21. A machine-readable storage having stored thereon, a computer program having at least one code section for enabling exchange of information in a secure communication network, the at least one code section being executable by a machine for causing the machine to perform steps comprising configuring at least one new 802.11 client station by a configurator to access an 802.11 WLAN network without disrupting access to at least one other 802.11 client station already connected to the 802.11 WLAN network.

22. The machine-readable storage according to claim 21, further comprising code for encapsulating authentication enablement information comprising configuration data for configuring said at least one new 802.11 client station

23. The machine-readable storage according to claim 22, further comprising code for authenticating said encapsulated authentication enablement information using an extensible authentication protocol (EAP).

24. The machine-readable storage according to claim 22, wherein said configuration data specifies a time period during which configuration of said at least one new 802.11 client station is allowed.

25. The machine-readable storage according to claim 21, further comprising code for receiving at least one encapsulated start message that requests access to said 802.11 WLAN network from said at least one new 802.11 client station.
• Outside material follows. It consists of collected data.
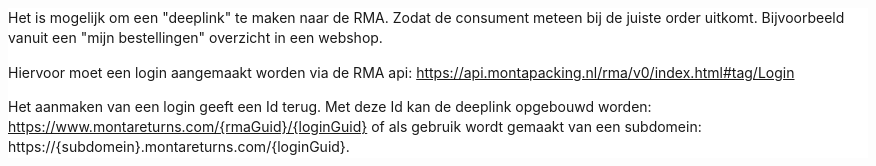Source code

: Het is mogelijk om een "deeplink" te maken naar de RMA. Zodat de consument meteen bij de juiste order uitkomt. Bijvoorbeeld vanuit een "mijn bestellingen" overzicht in een webshop.

Hiervoor moet een login aangemaakt worden via de RMA api: https://api.montapacking.nl/rma/v0/index.html#tag/Login

Het aanmaken van een login geeft een Id terug. Met deze Id kan de deeplink opgebouwd worden: https://www.montareturns.com/{rmaGuid}/{loginGuid} of als gebruik wordt gemaakt van een subdomein: https://{subdomein}.montareturns.com/{loginGuid}.



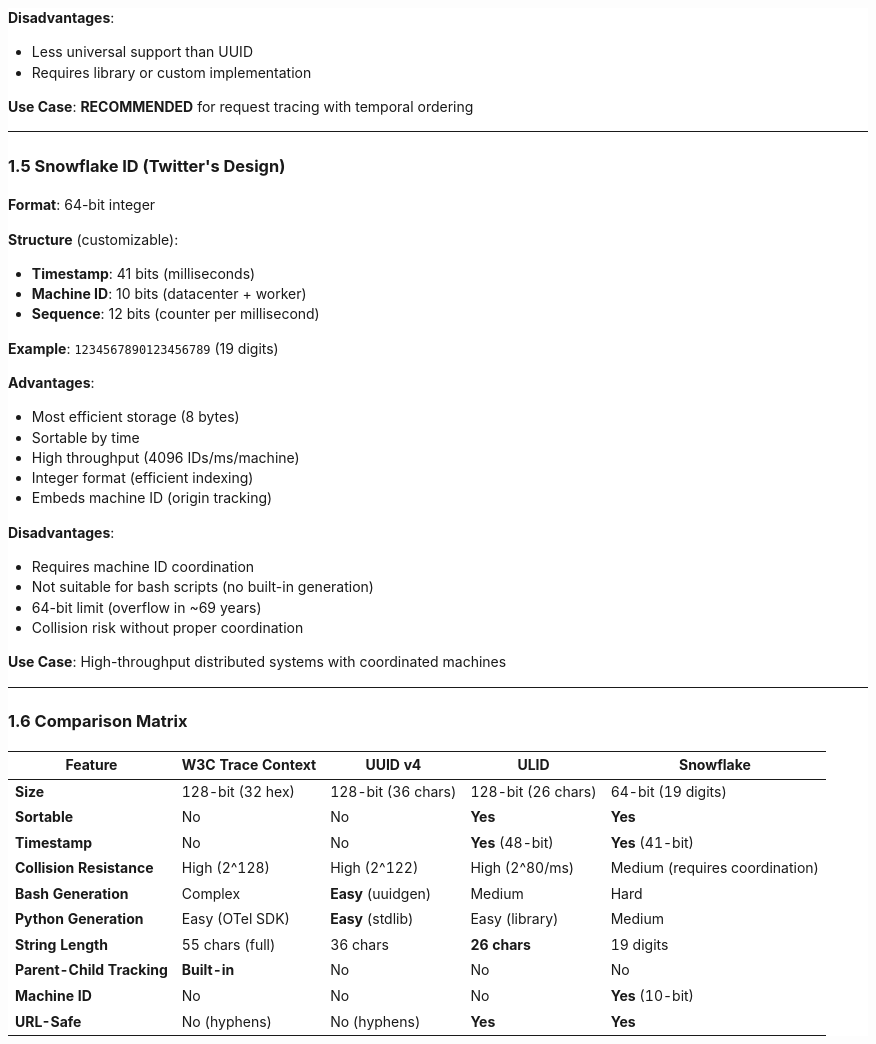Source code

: **Disadvantages**:

- Less universal support than UUID
- Requires library or custom implementation

**Use Case**: **RECOMMENDED** for request tracing with temporal ordering

______________________________________________________________________

### 1.5 Snowflake ID (Twitter's Design)

**Format**: 64-bit integer

**Structure** (customizable):

- **Timestamp**: 41 bits (milliseconds)
- **Machine ID**: 10 bits (datacenter + worker)
- **Sequence**: 12 bits (counter per millisecond)

**Example**: `1234567890123456789` (19 digits)

**Advantages**:

- Most efficient storage (8 bytes)
- Sortable by time
- High throughput (4096 IDs/ms/machine)
- Integer format (efficient indexing)
- Embeds machine ID (origin tracking)

**Disadvantages**:

- Requires machine ID coordination
- Not suitable for bash scripts (no built-in generation)
- 64-bit limit (overflow in ~69 years)
- Collision risk without proper coordination

**Use Case**: High-throughput distributed systems with coordinated machines

______________________________________________________________________

### 1.6 Comparison Matrix

| Feature                   | W3C Trace Context | UUID v4            | ULID               | Snowflake                      |
| ------------------------- | ----------------- | ------------------ | ------------------ | ------------------------------ |
| **Size**                  | 128-bit (32 hex)  | 128-bit (36 chars) | 128-bit (26 chars) | 64-bit (19 digits)             |
| **Sortable**              | No                | No                 | **Yes**            | **Yes**                        |
| **Timestamp**             | No                | No                 | **Yes** (48-bit)   | **Yes** (41-bit)               |
| **Collision Resistance**  | High (2^128)      | High (2^122)       | High (2^80/ms)     | Medium (requires coordination) |
| **Bash Generation**       | Complex           | **Easy** (uuidgen) | Medium             | Hard                           |
| **Python Generation**     | Easy (OTel SDK)   | **Easy** (stdlib)  | Easy (library)     | Medium                         |
| **String Length**         | 55 chars (full)   | 36 chars           | **26 chars**       | 19 digits                      |
| **Parent-Child Tracking** | **Built-in**      | No                 | No                 | No                             |
| **Machine ID**            | No                | No                 | No                 | **Yes** (10-bit)               |
| **URL-Safe**              | No (hyphens)      | No (hyphens)       | **Yes**            | **Yes**                        |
26. The machine-readable storage according to claim 25, further comprising code for communicating at least one encapsulated request identity message that requests identity information of said at least one new 802.11 client station in response to said received said at least one encapsulated start message.

27. The machine-readable storage according to claim 26, further comprising code for receiving at least one encapsulated response identity message comprising attributes of said at least one new 802.11 client station in response to said communicated said at least one encapsulated request identity message.

28. The machine-readable storage according to claim 27, further comprising code for communicating at least one encapsulated access request message that comprises said attributes of said at least one new 802.11 client station to an authentication server.

29. The machine-readable storage according to claim 28, further comprising code for receiving at least one encapsulated access challenge message comprising authentication information from said authentication server in response to said communicated said at least one encapsulated access request message.

30. The machine-readable storage according to claim 29, further comprising code for receiving at least one encapsulated access accept message that confirms authentication of said at least one new 802.11 client station from said authentication server.